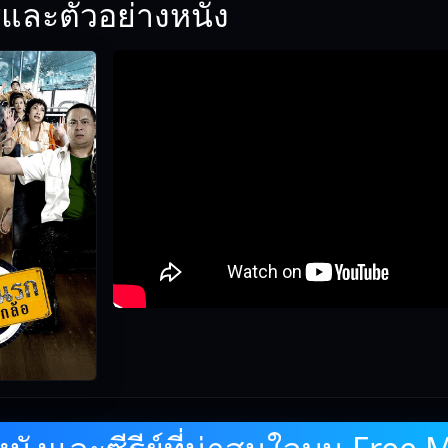
และตัวอย่างหนัง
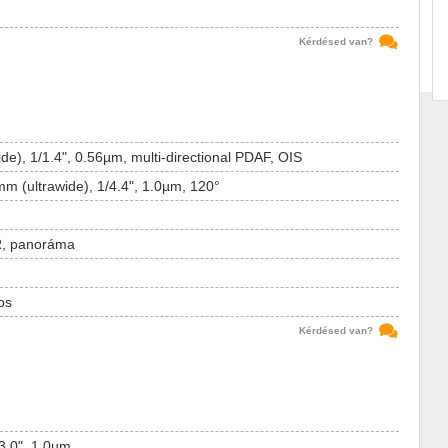
Kérdésed van?
de), 1/1.4", 0.56µm, multi-directional PDAF, OIS
mm (ultrawide), 1/4.4", 1.0µm, 120°
R, panoráma
ps
Kérdésed van?
/3.0", 1.0µm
----
Task item
Word for word, reproduce all of the entries above and omit the pictures.

Exercise output
และตัวอย่างหนัง
Kérdésed van?
de), 1/1.4", 0.56µm, multi-directional PDAF, OIS
mm (ultrawide), 1/4.4", 1.0µm, 120°
R, panoráma
ps
Kérdésed van?
/3.0", 1.0µm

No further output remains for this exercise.